A culpa de grande parte da alta da moeda americana está sendo colocada nas incertezas que pairam sobre a possibilidade de um acordo argentino com o FMI. O ministro da Economia, Roberto Lavagna, está nos EUA, onde pretende conseguir algum sinal do Fundo de que o acordo estaria perto. Mas, a expectativa em Buenos Aires é de que o ministro naufragará nessa tentativa.
O ministro do Interior, Jorge Matzkin, declarou que o valor do dólar é muito alto e que se deve à ação de especuladores. Matzkin disse que espera que a sensatez prevaleça. Segundo ele, este valor incomoda e preocupa.
Alfredo Piano, proprietário da casa de câmbio mais tradicional de Buenos Aires, a Casa Piano, afirmou que a escalada da moeda americana está sendo causada pelas grandes incertezas políticas e econômicas.

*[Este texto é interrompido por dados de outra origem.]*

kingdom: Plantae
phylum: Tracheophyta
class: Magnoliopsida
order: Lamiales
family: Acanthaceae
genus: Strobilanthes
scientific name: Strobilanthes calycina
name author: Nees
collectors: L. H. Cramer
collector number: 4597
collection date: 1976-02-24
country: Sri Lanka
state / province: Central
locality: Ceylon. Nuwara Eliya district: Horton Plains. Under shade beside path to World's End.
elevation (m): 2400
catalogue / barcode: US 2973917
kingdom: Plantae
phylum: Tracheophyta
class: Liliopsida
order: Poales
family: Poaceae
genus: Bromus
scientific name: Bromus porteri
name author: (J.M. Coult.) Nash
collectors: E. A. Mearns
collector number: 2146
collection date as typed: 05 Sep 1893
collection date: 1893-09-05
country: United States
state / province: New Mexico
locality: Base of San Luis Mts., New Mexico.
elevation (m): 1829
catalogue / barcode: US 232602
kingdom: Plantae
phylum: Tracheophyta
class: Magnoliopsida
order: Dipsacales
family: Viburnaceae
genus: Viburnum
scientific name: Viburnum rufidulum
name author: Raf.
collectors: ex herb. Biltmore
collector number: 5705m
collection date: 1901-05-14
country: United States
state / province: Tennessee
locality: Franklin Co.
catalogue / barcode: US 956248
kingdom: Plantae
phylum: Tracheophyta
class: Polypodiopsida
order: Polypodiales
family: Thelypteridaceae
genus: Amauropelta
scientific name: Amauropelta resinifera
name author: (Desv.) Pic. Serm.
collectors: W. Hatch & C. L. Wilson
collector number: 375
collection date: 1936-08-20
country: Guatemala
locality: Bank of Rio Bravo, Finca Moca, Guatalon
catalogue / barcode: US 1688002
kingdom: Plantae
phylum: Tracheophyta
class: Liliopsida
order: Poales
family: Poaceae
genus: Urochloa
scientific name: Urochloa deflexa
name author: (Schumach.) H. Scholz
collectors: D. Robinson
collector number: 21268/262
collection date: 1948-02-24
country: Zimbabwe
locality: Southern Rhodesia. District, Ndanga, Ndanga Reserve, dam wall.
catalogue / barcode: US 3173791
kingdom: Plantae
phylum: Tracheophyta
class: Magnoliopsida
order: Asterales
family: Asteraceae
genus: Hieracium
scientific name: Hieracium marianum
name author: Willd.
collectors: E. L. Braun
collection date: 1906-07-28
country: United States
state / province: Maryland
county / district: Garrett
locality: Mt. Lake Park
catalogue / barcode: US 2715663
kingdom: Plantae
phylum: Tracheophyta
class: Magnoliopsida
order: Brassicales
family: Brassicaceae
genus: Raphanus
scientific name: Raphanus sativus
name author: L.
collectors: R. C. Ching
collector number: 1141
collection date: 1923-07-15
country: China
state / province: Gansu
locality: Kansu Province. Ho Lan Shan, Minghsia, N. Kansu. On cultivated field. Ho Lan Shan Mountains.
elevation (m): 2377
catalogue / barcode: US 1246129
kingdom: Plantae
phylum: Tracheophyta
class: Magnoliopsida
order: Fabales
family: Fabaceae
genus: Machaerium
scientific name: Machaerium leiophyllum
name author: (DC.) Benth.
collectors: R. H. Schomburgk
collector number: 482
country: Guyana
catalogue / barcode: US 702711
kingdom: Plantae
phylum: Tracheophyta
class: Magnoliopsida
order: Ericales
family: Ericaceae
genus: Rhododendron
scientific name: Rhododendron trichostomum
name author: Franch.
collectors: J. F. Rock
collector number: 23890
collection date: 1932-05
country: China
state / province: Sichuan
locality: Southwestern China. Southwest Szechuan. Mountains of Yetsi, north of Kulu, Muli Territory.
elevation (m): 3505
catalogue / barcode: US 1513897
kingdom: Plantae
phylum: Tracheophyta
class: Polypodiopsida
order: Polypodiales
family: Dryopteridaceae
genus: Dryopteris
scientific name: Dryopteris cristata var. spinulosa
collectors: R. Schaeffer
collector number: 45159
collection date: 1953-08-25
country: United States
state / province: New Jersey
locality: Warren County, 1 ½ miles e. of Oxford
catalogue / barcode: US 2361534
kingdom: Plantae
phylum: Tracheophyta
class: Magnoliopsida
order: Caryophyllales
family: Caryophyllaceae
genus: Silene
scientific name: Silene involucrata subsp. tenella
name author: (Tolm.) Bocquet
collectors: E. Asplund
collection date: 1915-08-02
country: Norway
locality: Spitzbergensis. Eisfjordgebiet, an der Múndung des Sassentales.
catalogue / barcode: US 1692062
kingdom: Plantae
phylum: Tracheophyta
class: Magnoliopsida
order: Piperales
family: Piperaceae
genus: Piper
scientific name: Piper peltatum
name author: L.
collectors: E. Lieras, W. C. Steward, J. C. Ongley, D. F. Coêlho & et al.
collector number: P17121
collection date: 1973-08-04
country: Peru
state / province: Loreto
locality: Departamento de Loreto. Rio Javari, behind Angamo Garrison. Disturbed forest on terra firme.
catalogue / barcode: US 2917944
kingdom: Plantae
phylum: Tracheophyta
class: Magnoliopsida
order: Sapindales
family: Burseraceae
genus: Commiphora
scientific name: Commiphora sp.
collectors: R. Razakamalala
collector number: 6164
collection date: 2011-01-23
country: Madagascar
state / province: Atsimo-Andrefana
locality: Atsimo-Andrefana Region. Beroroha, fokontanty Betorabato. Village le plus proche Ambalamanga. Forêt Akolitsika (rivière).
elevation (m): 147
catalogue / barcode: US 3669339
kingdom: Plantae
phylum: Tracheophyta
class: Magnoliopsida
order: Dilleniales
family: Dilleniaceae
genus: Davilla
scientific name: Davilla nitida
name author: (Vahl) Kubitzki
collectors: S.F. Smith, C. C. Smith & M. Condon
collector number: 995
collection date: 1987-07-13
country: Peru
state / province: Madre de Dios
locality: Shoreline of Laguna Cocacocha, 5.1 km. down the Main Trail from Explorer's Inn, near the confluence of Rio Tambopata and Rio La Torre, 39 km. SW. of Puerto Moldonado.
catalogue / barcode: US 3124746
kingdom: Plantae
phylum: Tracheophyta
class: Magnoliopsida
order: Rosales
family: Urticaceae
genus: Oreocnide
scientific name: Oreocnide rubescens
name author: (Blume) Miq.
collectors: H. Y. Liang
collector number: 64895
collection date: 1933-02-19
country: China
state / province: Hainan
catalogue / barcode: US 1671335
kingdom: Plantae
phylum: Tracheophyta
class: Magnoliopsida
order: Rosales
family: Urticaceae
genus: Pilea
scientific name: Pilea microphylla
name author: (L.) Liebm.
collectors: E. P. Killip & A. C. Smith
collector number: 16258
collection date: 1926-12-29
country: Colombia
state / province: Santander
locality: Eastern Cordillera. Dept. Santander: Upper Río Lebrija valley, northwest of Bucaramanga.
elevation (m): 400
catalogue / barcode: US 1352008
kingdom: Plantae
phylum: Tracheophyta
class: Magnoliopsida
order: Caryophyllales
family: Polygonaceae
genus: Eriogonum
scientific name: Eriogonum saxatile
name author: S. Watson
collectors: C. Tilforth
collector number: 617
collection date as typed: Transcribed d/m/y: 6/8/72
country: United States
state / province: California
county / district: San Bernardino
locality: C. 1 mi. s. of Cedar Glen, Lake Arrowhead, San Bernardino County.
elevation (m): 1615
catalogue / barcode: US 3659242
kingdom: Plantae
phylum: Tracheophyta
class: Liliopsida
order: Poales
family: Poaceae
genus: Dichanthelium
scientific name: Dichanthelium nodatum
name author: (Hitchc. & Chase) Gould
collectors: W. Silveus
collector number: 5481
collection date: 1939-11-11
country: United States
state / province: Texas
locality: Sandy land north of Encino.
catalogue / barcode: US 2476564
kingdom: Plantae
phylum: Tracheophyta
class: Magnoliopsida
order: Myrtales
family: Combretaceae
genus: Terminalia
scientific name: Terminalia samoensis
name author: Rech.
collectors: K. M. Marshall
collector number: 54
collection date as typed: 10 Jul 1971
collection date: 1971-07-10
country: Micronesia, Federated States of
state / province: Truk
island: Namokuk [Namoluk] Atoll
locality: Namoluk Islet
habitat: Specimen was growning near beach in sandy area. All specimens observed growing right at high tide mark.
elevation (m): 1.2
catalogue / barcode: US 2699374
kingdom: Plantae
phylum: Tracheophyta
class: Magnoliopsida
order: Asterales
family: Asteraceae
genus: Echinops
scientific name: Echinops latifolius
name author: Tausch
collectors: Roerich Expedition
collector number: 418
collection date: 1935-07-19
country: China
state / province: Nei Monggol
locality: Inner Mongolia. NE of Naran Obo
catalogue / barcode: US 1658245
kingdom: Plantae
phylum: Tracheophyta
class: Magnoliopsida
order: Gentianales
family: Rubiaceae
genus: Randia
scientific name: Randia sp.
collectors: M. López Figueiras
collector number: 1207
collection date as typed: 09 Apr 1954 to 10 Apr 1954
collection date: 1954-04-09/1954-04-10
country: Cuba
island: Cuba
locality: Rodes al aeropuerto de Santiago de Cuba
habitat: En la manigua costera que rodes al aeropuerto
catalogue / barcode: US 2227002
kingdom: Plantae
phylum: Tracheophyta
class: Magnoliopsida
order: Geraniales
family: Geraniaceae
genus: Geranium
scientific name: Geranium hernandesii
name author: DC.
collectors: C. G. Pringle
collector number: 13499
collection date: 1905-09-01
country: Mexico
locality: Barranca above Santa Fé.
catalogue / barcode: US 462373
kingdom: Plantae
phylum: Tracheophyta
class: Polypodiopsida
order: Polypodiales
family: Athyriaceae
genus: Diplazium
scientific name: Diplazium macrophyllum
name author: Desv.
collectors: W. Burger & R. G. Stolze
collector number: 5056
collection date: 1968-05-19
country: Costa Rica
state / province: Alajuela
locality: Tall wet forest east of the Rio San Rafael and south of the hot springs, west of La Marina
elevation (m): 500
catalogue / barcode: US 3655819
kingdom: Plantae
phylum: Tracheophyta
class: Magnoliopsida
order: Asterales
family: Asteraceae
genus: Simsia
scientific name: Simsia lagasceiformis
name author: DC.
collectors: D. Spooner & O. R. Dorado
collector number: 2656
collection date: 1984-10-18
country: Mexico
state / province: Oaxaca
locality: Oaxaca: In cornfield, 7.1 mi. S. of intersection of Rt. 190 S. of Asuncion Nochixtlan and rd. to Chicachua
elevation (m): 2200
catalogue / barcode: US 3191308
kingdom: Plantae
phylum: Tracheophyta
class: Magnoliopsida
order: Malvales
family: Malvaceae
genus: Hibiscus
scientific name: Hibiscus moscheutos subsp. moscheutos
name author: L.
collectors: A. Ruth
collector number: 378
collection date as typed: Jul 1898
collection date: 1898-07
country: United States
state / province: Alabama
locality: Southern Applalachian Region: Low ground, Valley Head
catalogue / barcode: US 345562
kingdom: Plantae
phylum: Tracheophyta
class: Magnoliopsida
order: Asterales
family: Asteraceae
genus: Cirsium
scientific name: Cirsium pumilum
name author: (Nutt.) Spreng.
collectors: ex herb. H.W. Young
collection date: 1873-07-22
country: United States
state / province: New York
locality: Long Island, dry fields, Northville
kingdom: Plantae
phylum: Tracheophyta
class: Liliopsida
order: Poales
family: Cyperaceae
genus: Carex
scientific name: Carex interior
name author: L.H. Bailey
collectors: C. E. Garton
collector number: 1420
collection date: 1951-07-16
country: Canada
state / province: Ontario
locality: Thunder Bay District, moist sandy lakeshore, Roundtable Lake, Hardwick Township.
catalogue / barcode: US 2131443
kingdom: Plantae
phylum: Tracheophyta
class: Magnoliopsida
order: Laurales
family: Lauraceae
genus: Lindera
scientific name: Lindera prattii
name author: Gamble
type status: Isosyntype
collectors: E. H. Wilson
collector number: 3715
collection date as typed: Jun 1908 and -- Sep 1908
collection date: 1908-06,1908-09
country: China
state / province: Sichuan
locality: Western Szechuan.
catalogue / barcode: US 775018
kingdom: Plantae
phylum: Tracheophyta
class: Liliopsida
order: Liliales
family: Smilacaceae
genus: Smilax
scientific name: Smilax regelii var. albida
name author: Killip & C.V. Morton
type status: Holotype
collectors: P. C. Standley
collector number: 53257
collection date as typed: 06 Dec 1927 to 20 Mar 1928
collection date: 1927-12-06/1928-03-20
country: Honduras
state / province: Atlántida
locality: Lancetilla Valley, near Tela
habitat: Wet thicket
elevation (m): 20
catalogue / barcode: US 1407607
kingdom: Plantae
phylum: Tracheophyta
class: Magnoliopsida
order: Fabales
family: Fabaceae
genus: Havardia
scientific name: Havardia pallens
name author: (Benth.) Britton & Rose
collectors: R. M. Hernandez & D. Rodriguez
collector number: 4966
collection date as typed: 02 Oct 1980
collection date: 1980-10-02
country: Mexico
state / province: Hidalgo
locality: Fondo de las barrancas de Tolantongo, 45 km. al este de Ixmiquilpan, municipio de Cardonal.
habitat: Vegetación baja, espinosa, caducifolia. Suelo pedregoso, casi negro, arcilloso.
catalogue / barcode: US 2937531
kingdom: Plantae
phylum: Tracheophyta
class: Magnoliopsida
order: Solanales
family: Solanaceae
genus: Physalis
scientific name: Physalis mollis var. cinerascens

Para o ex-secretário de Programação Econômica Miguel Bein, a intervenção do BC é necessária: na medida em que o BC não intervenha, o preço do dólar ficará amarrado às expectativas políticas. Neste cenário, o preço do dólar não tem limite.
Um dos economistas mais duros com o governo Duhalde, Jorge Avila, da Universidade do Centro de Estudos Macroeconômicos da Argentina (CEMA), considera que a disparada da moeda americana continuará enquanto não for feita uma dolarização da economia.
Para muitos analistas, existe uma grande defasagem entre o aumento do dólar, que subiu 300% desde a desvalorização da moeda nacional, o peso, ocorrida no início do ano, e os aumentos dos preços dos produtos, que subiram em média 80%. A análise é que um dos dois índices terá que corrigir-se rapidamente, seja com o aumento da inflação ou a queda do dólar.